Almost ready for picking too are these quince fruits which are growing in another neighbour's garden adjacent to another fence.
Rowan Berries

And in the same garden a rowan tree heavily laden with berries is overhanging and providing shade to our greenhouse. The tomatoes alas in greenhouse are now finished.

Although there will be no more home grown tomatoes this year we are still picking raspberries and we even got one last boiling of runner beans this weekend so for the rest of the images on this page we had to go a little further afield. Not too far though, as these elderberries were to be seen from a footbridge over Chalons Way.

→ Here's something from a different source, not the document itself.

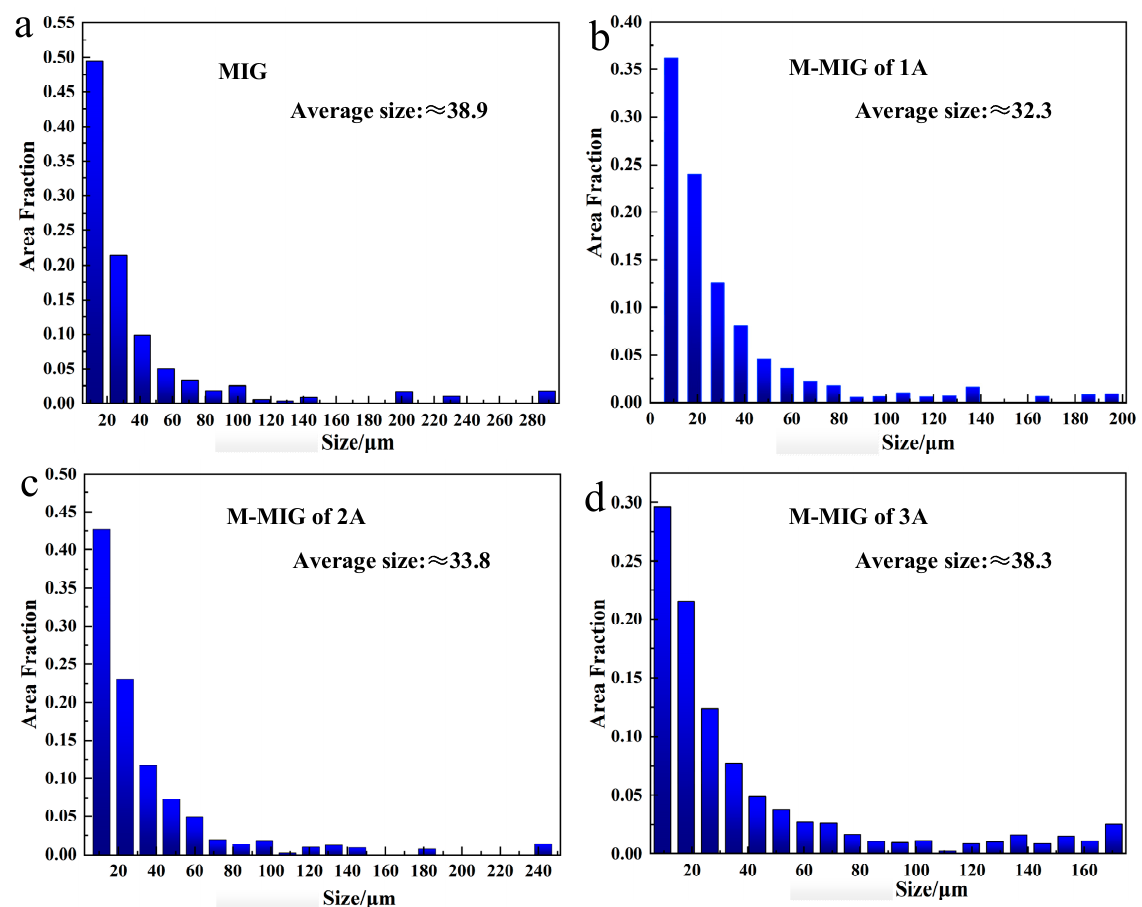
Figure 8. The size of α and β phase in the titanium alloy DED-AAM component with the wire feeding speed of 7 m/min: ( a ) I M = 0 A, ( b ) I M = 1 A, ( c ) I M = 2 A, ( d ) I M = 3 A.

We actually made our way to Victoria Park is search of the horse chestnut trees there. Unfortunately all the fruit had already been stripped from the lower branches presumably by fun loving conker players and the only ones left were high up and well out of reach of the camera. The acorns however on the Duke Oak could be found in abundance.
Sycamore Helicopters

On another park, Chaucer Old Park ('Illy 'Oleys), a sycamore tree was almost ready to launch its helicopters complete with ladybird passenger.
Rose Hips

Beech NutsAsh KeysAlso on 'Illy 'Oleys we found a beech tree complete with its beech nut fruits (left) and as we walked down to the Erewash Canal, we found an ash tree close to the water heavily weighed down with clusters of ash keys (right). In the hedgerow at the side of the canal wild roses had produced flowers throughout the summer but they have now fruited to form rose hips which are sometimes called rose haws or heps.
Hawthorn Berries

Hawthorn hedges alongside the canal have also produced a profusion of red berries and as well as providing a source of nutrition for birds, they are well regarded in homeopathic medicine as a treatment for heart disorders.
Cherry Laurel

The fruit of the cherry laurel also provides sustenance for our feathered friends but although they look like cherries, it is not advisable to eat them as they are poisonous to humans. Having said that I wouldn't eat anything from the hedgerows unless I was absolutely certain about its safety. I'll just stick to taking the pictures - and blackberry and apple pies of course!